‘Inside Out’ is a new Pixar jewel



Verdict: One of the most original ideas from Pixar, “Inside Out” is one of the great films of the summer and worthy of being close to Wall-E, Up and Toy Story in any DVD collection.

Pixar holds an enormous advantage over other studios. While most filmmakers must stay within certain boundaries of reality, Pixar is free to go wherever their minds want to. In “Inside Out”, they did that again, but this time the studio went exactly there: into the mind.

“Inside Out,” tells the story of Riley and five characters inside her head – Joy, Sadness, Fear, Anger, and Disgust. They form a team that keeps Riley developing and living normally. Everything goes amiss, however when Riley moves from the Midwest to San Francisco, a city without her friends and her beloved hockey team. To worsen the situation, Joy and Sadness become lost in Riley’s mind, unable to help her during this transition.

The main idea itself is one of the most creative Pixar had in recent years. It is a relief to see the studio break away from spinoffs (Monsters University) and sequels.

The weakest part of the film is Riley’s story – moving to a strange place – as Pixar already explored the concept in more than a few films such as Toy Story and Cars. However, the new and surprising angle is interesting. While Pixar relied on a bit of cliché for Riley’s character, this is far from affecting the film and its main concept.

Exploring the brain with Joy and Sadness is a fascinating trip. With them, we take a tour through places such as the gigantic libraries of memories, the infinite possibilities of imagination land, as well as the factory of dreams – a mini copy of Hollywood. Every stop along the way is worthwhile as the construction of these environments is creative and beautiful.

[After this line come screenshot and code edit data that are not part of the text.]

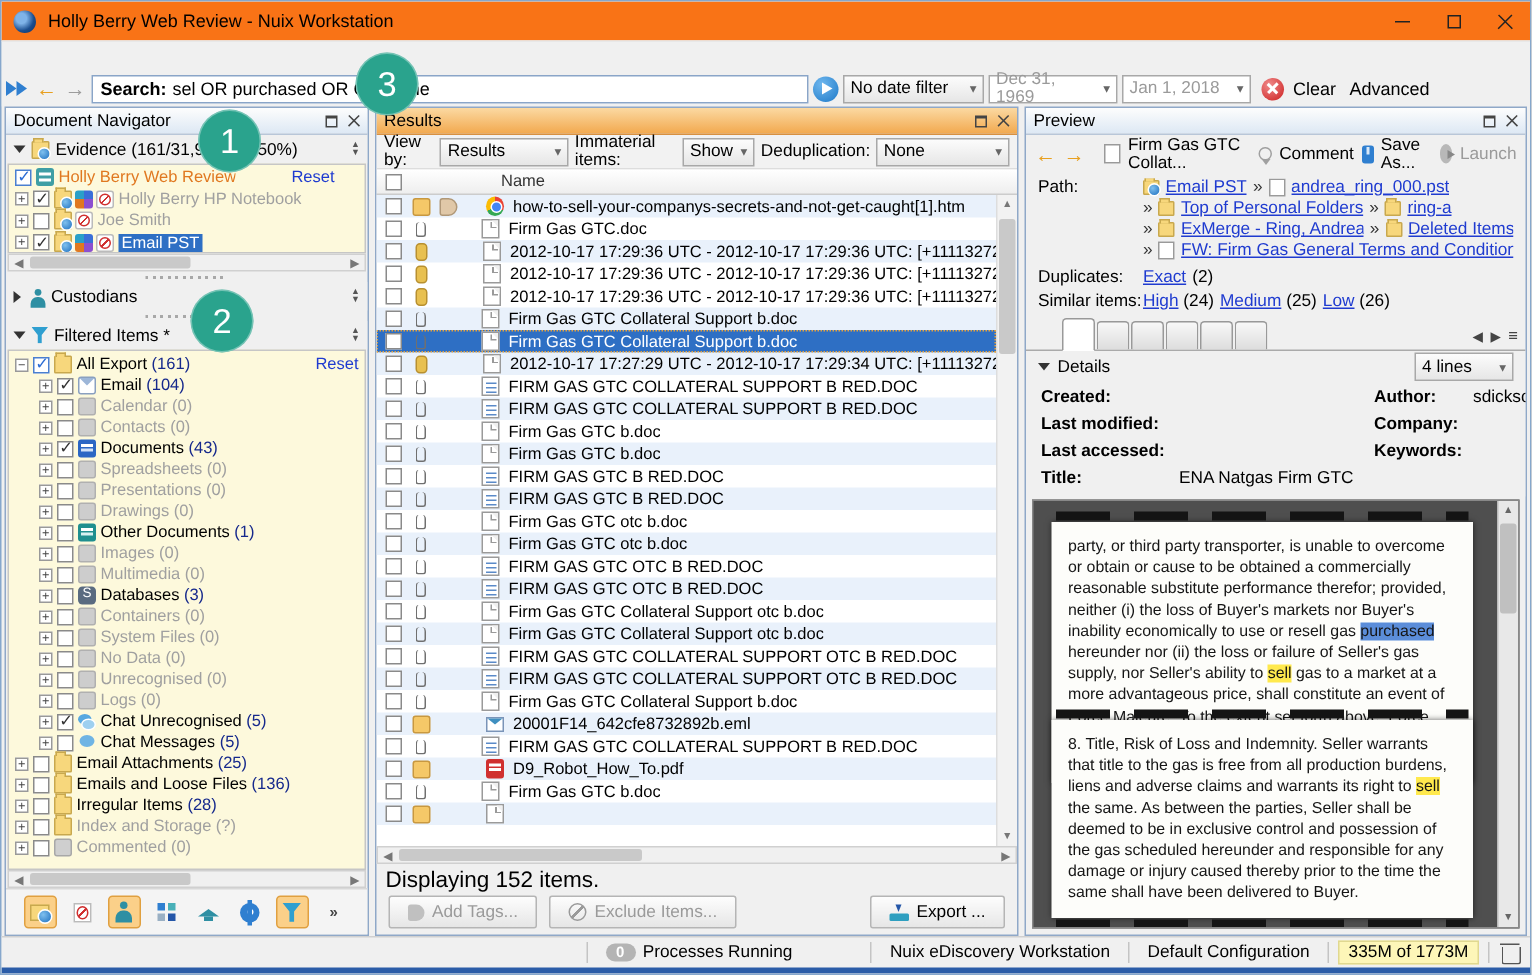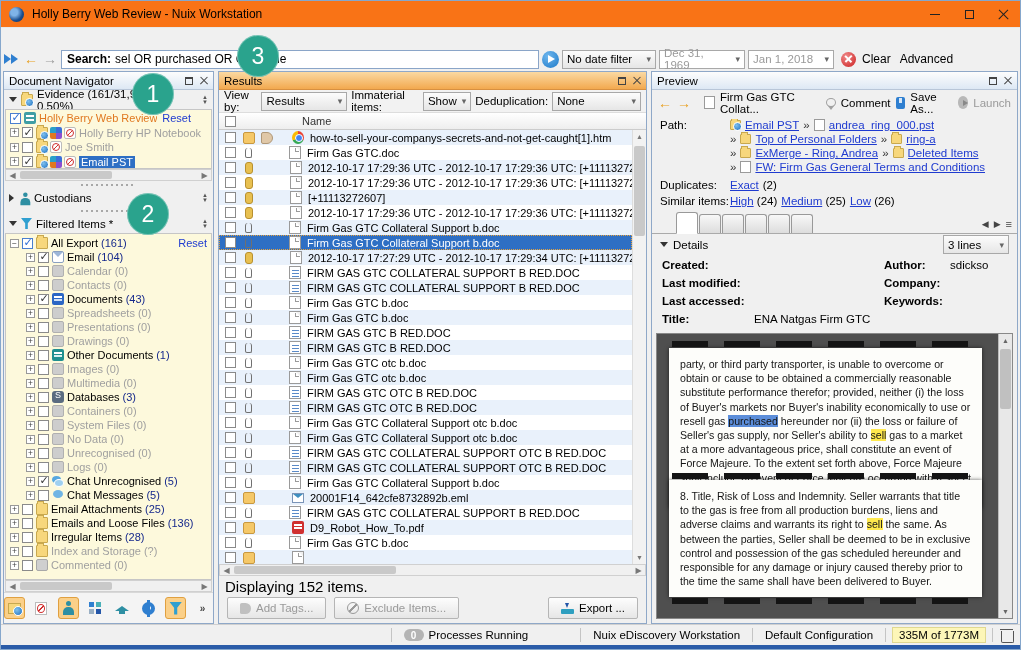--- a/index.html
+++ b/index.html
@@ -39,21 +39,21 @@
   .combo.disabled{background:#fff;color:#9a9a9a;}
   .w-datefilter{width:94px;} .w-date{width:86px;}
   .clearicon{width:15px;height:15px;border-radius:50%;background:radial-gradient(circle at 35% 30%,#f08a8a,#cc1f1f);position:relative;margin-left:4px;}
   .clearicon::before,.clearicon::after{content:"";position:absolute;left:3.2px;top:6.8px;width:8.6px;height:1.6px;background:#fff;}
   .clearicon::before{transform:rotate(45deg);} .clearicon::after{transform:rotate(-45deg);}
   .lbl12{font-size:12px;padding:0 3px;}
   
   .main{position:absolute;top:70px;left:2px;right:2px;bottom:25px;display:flex;}
   .vgap{width:4px;position:relative;}
   .panel{border:1px solid #8fa8c8;display:flex;flex-direction:column;background:#f0f0f0;overflow:hidden;}
-  .p-nav{width:211px;} .p-res{width:429px;} .p-prev{flex:1;}
+  .p-nav{width:243px;} .p-res{width:429px;} .p-prev{flex:1;}
   .phead{height:18px;display:flex;align-items:center;padding:0 5px;font-size:11.5px;
     background:linear-gradient(#fdfdfd,#dde8f4);border-bottom:1px solid #b8c6d8;flex:none;}
   .phead.orange{background:linear-gradient(#fbd9a2,#f2a94f);border-bottom:1px solid #d89040;}
   .pctl{margin-left:auto;display:flex;gap:7px;align-items:center;}
   .ctl-max{width:8px;height:8px;border:1px solid #444;border-top-width:2px;display:block;}
   .ctl-x{width:8px;height:8px;position:relative;display:block;}
   .ctl-x::before,.ctl-x::after{content:"";position:absolute;left:-1px;top:3.5px;width:10px;height:1.3px;background:#444;}
   .ctl-x::before{transform:rotate(45deg);} .ctl-x::after{transform:rotate(-45deg);}
   
   .sechead{height:19px;display:flex;align-items:center;gap:4px;padding:0 5px;font-size:11.5px;flex:none;background:#f0f0f0;}
@@ -673,27 +673,20 @@
               <span class="fslot f-doc"></span>
               <span class="rname">2012-10-17 17:29:36 UTC - 2012-10-17 17:29:36 UTC: [+11113272607, be656302</span>
             </div>
             <div class="rrow">
               <span class="cb"></span>
               <span class="slot ic-phone"></span>
               <span class="slot s2"></span>
               <span class="fslot f-doc"></span>
               <span class="rname">2012-10-17 17:29:36 UTC - 2012-10-17 17:29:36 UTC: [+11113272607, 14437140</span>
             </div>
-            <div class="rrow odd">
-              <span class="cb"></span>
-              <span class="slot ic-phone"></span>
-              <span class="slot s2"></span>
-              <span class="fslot f-doc"></span>
-              <span class="rname">[+11113272607]</span>
-            </div>
             <div class="rrow">
               <span class="cb"></span>
               <span class="slot ic-phone"></span>
               <span class="slot s2"></span>
               <span class="fslot f-doc"></span>
               <span class="rname">2012-10-17 17:29:36 UTC - 2012-10-17 17:29:36 UTC: [+11113272607, ICCID 89</span>
             </div>
             <div class="rrow odd">
               <span class="cb"></span>
               <span class="slot ic-clip"></span>
@@ -973,21 +966,21 @@
           <span>◀</span>
           <span>▶</span>
           <span style="font-size:11px;">≡</span>
         </span>
       </div>
 
       <div class="detbar">
         <span class="tri"></span>
         <span>Details</span>
         <div class="combo w-lines">
-            <span>3 lines</span>
+            <span>4 lines</span>
             <span class="car">▾</span>
           </div>
       </div>
 
       <div class="detgrid">
 
       <div style="display:contents;" class="odd">
             <b>Created:</b>
             <span></span>
             <b>Author:</b>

“Inside Out” goes into the terrain Pixar knows best: imagination without the limits of reality, whether it means toys going into adventures or cars acting as humans. Gone are the monsters and superheroes, common to other films, and back comes the imagination to not only animate objects, but also to create a world in a completely different place such as the human brain. Directors Pete Docter and Ronaldo del Carmen led the screenwriting team with mastery, and the result is an entertaining film for all ages.

Funny and irreverent, filled with creative sceneries and colorful characters, “Inside Out” may be one of the best and most original films this summer.